Overall, a really ugly event, and my sense is that it is going to get worse as more and more information comes out. Political reaction has been predictable with all the Usual Suspects blaming the entire mess on climate change. Biden is in Maui today making that precise case. OTOH, Bjorn Lomborg wrote in The Daily Caller Friday that politicians are hiding behind climate change to duck their responsibility for failures. And Lomborg is spot on with this. At a time like this we need to take a step back and consider the enormity of destruction wrought by leftist governance. It is today busily destroying major American Cities, making them just as unlivable as Hiroshima and Nagasaki were made 80 years ago.

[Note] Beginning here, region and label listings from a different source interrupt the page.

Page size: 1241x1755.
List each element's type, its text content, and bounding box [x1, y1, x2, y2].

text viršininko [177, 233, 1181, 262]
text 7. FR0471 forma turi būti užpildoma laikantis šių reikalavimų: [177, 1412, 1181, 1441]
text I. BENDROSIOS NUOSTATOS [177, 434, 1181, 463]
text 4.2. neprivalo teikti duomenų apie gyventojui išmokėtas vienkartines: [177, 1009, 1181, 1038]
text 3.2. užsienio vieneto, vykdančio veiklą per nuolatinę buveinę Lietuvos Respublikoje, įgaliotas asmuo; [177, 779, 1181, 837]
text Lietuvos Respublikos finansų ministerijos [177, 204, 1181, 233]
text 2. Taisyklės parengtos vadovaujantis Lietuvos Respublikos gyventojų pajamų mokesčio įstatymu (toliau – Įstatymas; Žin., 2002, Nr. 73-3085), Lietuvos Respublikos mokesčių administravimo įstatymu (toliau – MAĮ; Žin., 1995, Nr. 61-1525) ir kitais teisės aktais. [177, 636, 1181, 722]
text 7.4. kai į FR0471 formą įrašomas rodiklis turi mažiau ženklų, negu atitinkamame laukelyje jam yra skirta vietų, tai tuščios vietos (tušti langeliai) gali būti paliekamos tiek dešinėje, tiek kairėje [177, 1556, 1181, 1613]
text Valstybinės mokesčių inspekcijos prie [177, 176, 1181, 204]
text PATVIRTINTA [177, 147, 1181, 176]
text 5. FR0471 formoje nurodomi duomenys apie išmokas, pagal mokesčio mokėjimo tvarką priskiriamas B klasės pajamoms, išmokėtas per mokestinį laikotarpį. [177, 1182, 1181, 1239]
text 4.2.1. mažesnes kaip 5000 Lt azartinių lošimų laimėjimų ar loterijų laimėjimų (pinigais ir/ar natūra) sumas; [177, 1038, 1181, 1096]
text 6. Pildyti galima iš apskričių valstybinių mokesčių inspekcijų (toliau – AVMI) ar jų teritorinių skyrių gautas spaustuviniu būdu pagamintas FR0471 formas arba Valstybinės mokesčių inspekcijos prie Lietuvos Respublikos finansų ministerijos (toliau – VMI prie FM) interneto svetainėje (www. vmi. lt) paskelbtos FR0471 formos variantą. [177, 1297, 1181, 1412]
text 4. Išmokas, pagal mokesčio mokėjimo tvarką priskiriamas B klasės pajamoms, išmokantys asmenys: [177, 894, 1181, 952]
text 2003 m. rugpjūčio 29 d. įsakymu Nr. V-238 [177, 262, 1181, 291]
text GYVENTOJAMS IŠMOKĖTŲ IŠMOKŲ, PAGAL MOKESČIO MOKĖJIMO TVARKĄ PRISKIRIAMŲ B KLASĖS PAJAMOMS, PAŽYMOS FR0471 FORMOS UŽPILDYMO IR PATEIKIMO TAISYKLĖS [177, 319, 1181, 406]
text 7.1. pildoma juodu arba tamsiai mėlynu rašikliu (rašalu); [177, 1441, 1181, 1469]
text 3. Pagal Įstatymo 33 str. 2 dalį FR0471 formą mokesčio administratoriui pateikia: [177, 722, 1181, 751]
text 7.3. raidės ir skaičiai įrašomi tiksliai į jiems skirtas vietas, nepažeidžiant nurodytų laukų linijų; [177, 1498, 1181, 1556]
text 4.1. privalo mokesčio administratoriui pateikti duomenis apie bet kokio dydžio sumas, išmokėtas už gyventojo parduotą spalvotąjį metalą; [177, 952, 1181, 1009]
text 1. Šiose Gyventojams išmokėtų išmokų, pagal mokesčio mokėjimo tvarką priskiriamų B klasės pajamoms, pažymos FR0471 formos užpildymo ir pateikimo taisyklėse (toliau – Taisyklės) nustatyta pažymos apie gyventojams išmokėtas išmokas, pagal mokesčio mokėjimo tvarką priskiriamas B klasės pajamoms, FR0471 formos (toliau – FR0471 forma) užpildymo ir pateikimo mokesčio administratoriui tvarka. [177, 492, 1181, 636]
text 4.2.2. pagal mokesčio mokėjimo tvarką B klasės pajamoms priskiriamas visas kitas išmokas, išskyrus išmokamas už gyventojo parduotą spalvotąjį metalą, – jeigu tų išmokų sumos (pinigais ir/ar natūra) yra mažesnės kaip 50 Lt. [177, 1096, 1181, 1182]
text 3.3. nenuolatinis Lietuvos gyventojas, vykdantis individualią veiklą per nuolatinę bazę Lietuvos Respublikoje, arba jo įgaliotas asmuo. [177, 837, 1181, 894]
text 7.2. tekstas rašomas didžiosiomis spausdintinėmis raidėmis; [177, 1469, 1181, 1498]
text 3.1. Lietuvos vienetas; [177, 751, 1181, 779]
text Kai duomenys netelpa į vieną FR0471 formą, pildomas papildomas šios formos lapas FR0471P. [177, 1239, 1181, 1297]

The two differences are that the bombs did it in seconds while the blue policies took half a century of rot to do. The other and more important difference is that Hiroshima and Nagasaki were rebuilt. The destroyed American cities never will be until something major changes with their local politics. Given that most of the floundering blue cities are the governance foundations for the blue states they are located in, change the local government, and the state government won’t be far behind. Note that there are still parts of US cities burned down during the 1960s riots that have not yet been rebuilt after more than half a century. Two weeks ago, they managed to destroy Lahaina.